What is expected: Taking each line of the records in turn, count those containing "left" and report only the number.

The input:
^^^^^^^^
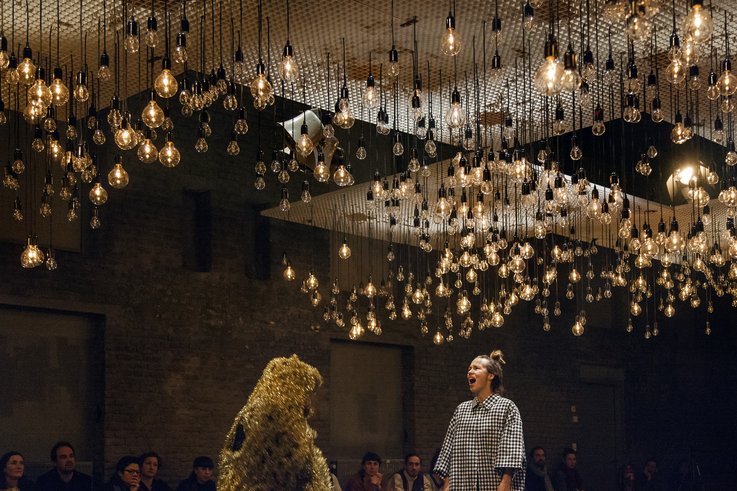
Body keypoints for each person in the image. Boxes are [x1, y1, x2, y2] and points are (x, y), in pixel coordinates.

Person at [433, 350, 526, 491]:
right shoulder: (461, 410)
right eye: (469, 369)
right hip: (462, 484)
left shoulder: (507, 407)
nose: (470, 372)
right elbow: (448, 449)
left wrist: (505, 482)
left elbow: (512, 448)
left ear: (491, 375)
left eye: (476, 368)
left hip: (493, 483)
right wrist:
^^^^^^^^
Exercise response: 6